My take: Last week it was it was OpenAI, this week it’s Anthropic. Google and xAI are probably next in line to offer free access to the latest models for Government use. Every model is different, and all models will evolve a lot in the coming year. If people are used to your model and know how to prompt it to get the results they want, they will not switch once costs go up. For all companies my recommendation is to not get stuck with a single partneer – choosing and using an LLM is even more personal than having to choose between Android and iOS. You will soon use an LLM for most tasks during the day, and you will talk to it more than your coworkers.

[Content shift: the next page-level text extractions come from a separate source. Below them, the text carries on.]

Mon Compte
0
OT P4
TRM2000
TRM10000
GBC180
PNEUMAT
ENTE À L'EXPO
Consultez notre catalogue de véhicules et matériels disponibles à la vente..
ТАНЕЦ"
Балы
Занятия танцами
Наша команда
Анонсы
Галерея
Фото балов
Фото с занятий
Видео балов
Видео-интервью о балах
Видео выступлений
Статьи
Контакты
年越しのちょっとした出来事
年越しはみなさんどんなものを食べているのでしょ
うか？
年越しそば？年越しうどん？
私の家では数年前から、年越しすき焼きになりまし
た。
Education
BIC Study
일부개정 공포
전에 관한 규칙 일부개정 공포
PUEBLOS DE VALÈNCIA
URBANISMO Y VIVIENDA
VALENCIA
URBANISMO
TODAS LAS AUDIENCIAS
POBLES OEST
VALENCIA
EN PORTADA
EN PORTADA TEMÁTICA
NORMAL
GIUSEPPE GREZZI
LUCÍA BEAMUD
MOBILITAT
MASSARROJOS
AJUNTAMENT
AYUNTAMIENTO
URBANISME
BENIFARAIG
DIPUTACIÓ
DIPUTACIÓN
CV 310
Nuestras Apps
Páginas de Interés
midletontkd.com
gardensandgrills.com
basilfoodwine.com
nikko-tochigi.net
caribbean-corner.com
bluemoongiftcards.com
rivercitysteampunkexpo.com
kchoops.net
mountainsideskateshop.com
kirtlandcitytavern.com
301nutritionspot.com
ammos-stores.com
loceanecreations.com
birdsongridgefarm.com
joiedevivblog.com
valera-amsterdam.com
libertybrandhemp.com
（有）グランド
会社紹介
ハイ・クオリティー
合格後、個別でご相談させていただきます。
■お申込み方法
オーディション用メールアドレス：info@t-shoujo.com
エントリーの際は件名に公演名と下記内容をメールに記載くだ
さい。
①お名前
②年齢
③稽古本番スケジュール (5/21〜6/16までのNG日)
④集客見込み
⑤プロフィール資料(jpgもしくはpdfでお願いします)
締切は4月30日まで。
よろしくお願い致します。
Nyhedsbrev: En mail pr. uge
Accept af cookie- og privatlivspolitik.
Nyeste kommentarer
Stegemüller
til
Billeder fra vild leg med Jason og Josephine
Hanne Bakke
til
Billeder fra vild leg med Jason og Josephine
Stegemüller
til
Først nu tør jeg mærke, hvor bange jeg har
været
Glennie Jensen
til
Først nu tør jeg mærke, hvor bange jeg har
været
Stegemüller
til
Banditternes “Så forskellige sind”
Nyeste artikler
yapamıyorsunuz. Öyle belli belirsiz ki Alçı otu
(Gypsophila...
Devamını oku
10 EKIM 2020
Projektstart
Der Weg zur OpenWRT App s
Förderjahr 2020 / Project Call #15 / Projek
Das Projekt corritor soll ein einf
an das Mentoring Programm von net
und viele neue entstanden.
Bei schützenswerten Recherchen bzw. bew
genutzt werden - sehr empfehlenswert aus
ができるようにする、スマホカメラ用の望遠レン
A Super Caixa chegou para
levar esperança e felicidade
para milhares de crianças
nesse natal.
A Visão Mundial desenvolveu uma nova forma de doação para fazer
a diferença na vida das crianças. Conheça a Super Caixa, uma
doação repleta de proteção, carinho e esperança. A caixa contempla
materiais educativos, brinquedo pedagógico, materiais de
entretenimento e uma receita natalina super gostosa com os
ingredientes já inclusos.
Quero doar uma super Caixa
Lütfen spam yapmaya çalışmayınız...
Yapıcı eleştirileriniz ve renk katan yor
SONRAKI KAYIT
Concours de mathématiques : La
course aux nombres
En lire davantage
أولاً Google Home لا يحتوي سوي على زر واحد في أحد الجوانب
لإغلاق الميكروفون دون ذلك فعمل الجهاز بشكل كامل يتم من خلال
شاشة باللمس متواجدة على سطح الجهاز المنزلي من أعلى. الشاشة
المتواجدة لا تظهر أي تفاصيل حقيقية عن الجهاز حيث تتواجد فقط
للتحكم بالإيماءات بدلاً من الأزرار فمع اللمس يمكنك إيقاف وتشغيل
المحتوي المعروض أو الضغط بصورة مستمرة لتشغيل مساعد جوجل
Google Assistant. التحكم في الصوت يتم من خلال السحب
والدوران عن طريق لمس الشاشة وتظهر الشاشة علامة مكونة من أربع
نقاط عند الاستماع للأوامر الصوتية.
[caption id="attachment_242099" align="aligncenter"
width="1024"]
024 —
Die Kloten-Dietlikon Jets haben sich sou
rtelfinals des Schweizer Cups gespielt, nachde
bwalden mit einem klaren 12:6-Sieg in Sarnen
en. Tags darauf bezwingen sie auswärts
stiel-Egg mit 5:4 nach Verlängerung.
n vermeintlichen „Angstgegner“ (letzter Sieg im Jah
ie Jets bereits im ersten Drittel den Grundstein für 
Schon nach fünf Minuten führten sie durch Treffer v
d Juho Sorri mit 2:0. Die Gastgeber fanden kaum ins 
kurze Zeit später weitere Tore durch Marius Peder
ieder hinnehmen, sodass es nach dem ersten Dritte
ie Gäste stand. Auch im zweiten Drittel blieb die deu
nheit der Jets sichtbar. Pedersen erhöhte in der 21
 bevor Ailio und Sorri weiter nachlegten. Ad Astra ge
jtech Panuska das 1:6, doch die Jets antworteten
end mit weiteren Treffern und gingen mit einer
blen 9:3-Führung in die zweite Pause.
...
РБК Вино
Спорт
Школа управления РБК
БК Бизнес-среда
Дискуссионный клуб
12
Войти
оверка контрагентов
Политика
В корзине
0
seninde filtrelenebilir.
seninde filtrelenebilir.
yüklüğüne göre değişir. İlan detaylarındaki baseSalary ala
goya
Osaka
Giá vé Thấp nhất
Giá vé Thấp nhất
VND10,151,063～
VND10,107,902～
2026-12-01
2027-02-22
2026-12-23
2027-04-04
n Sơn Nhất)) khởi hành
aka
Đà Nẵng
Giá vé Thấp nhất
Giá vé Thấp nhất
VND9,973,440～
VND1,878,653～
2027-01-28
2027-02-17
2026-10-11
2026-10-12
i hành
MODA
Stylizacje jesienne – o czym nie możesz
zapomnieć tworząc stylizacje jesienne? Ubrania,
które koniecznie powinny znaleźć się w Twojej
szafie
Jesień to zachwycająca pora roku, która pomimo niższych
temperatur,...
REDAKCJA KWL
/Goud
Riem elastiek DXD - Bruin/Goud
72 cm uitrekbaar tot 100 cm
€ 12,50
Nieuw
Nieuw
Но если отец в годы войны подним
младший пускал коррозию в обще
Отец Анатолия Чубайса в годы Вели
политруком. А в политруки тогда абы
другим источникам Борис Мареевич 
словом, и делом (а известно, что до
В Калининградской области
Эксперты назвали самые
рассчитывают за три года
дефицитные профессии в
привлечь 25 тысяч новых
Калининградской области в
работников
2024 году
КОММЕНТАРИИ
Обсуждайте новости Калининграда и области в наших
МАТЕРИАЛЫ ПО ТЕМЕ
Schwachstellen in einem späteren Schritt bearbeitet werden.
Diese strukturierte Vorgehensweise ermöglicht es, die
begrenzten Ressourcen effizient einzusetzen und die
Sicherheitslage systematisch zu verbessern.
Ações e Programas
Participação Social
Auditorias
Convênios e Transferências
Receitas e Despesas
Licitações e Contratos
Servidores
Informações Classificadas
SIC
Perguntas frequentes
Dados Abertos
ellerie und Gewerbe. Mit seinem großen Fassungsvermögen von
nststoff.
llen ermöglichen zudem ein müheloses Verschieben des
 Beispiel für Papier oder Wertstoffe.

As models evolve it will take months to be expert in controlling them. Much like most companies supports both Mac and PC, Android and iOS, I believe every company should support a wide variety of LLMs as well. At a minimum ChatGPT, Copilot and Claude, but preferably also Gemini. Google is in a prime position to take the lead in the AI race since they have much more compute power available than Anthopic and OpenAI. Even with its ambitious “Stargate” project underway, OpenAI’s total compute (when fully built) is estimated at only 2–3% of Google’s current compute capabilities.